Monday, November 26, 2012

String Split Performance


I was working on a file parsing and loading program during the last week that seemed to run a bit slower than I expected, so I decided to run a profiler and see what the slowdown was. Not surprisingly SQLBULKCOPY was the primary slowdown, what was surprising was that splitting the incoming strings into an array was taking up 20% of the time.
I know there are several methods to splitting strings, and I dug around and found one I hadn't heard of, and built a quick test to compare them.
The data file consisted of pipe delimited data, 25 columns and 13,009,846 rows. The test was performed on a Core i5 32 bit Windows 7 machine. I ran the test 10 times for each of the methods and the following represents the average time in milliseconds (multiply by 1,000 to get seconds).

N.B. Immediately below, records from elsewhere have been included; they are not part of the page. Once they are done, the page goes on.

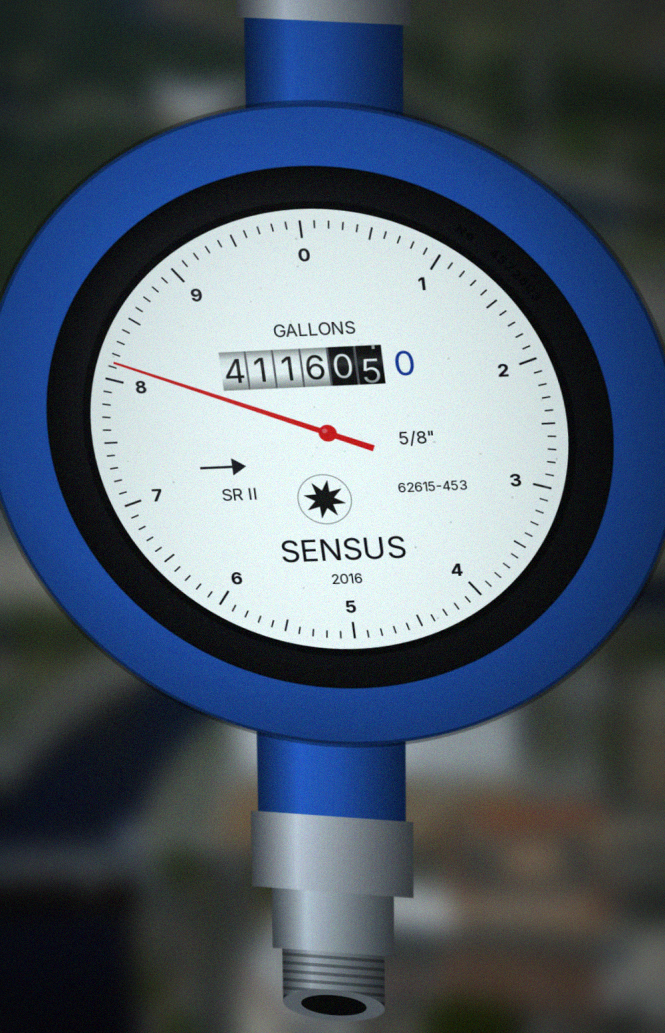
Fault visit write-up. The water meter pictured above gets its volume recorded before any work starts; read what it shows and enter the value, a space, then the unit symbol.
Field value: 4116048.1 gal
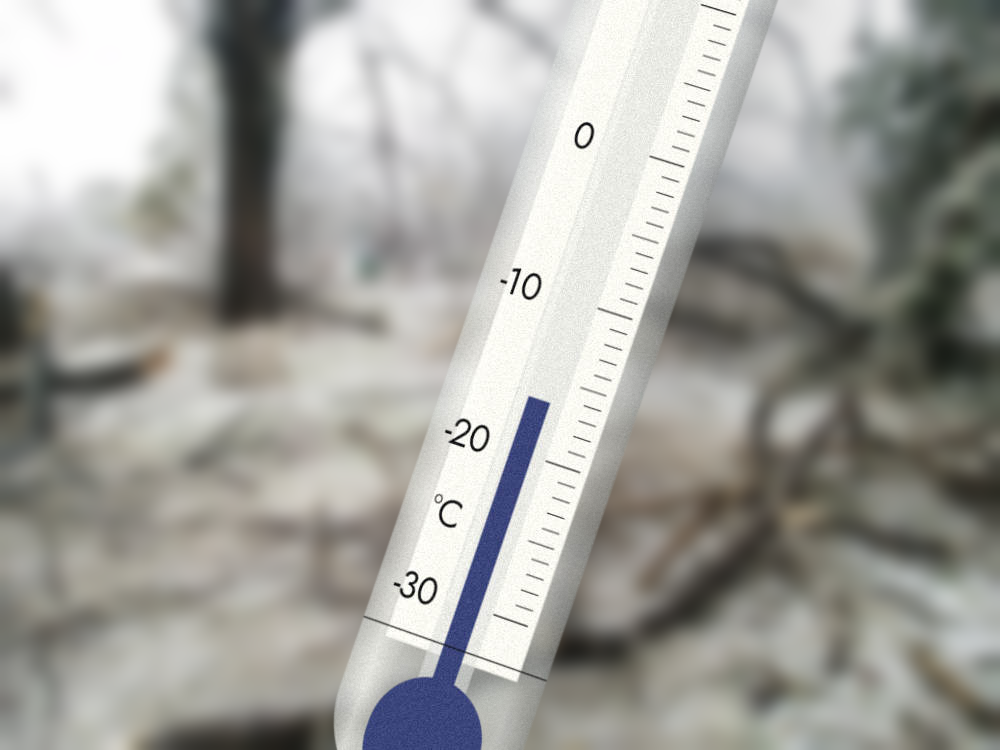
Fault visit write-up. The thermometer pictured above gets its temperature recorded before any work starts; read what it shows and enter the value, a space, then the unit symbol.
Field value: -16.5 °C
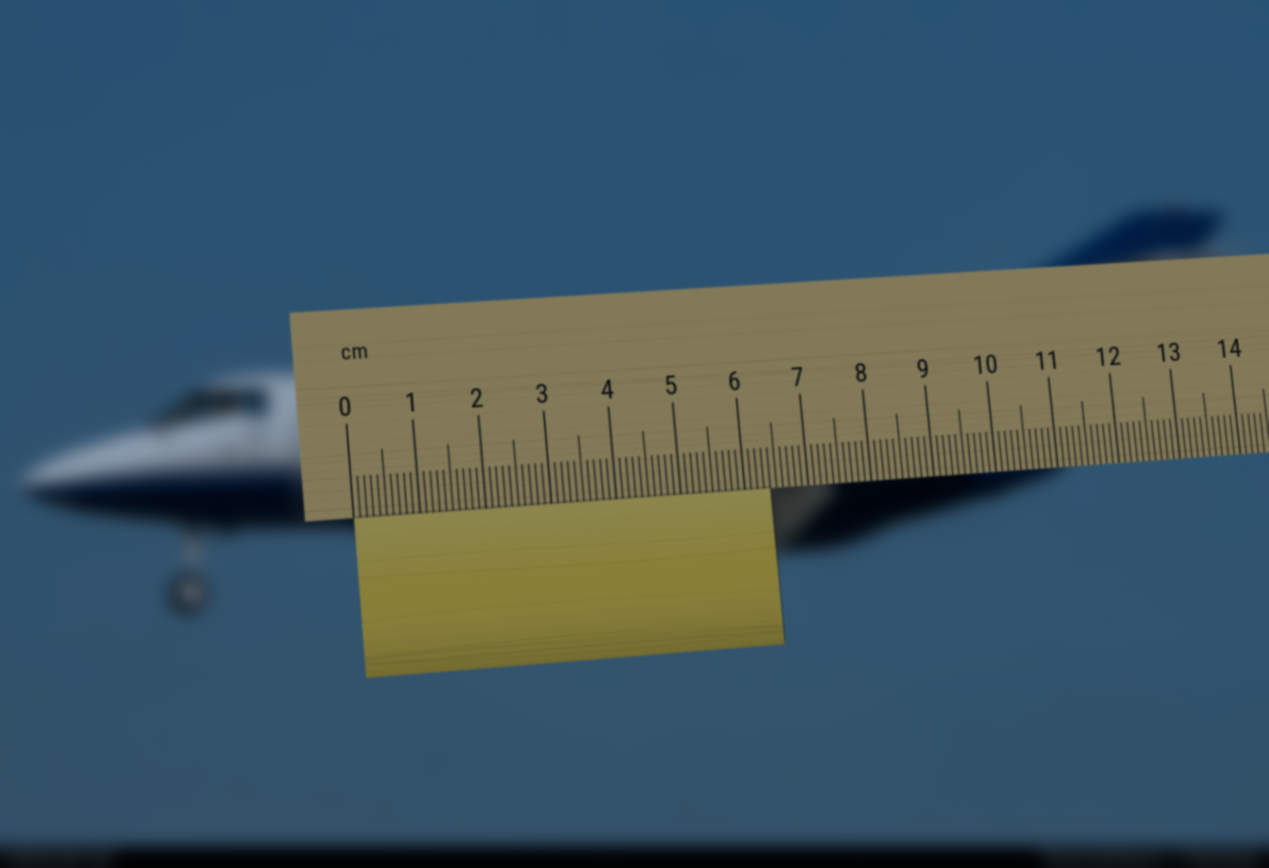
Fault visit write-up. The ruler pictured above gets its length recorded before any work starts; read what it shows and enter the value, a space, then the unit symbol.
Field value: 6.4 cm
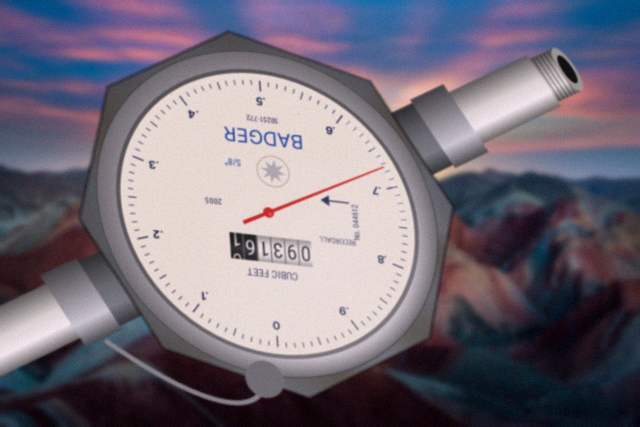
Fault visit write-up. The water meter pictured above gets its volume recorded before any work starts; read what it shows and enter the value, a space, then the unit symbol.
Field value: 93160.67 ft³
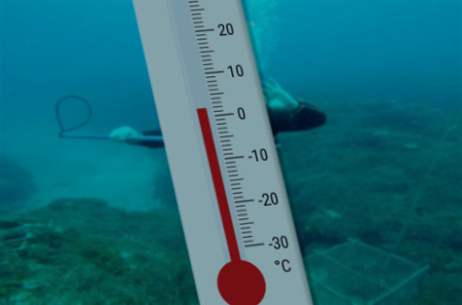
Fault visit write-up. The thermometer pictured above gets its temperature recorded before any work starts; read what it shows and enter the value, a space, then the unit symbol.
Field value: 2 °C
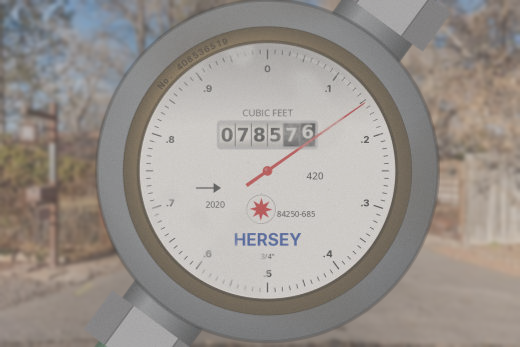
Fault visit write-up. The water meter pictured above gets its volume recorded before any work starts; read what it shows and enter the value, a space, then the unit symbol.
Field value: 78576.15 ft³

Test 1: Split(sr.ReadLine(), "|")
Avg ms: 42,920

Test 2: sr.ReadLine().Split("|")
Avg ms: 19,613

Test 3: Strings.Split(sr.ReadLine(), "|")
Avg ms: 45,185

Test 2 was the clear winner, with an average time less than 50% of the other 2 methods.
Test 3 was the method I hadn't heard of, most posts I read about it showed that it should have been the winner.

On your machine and your environment you may see drastically different results. It only takes a few minutes to set up a test and try the methods out for yourself.

2 final comments. I did run regex.split for anyone wondering, but the times were not even in the same ballpark so I excluded them above. From past experience regex can be a fast and powerful alternative when the splitting is more complicated than a single delimiter.

I assumed that creating the string in the loop would slow down things drastically, what with creating a string 13 million times, but the results were essentially the same.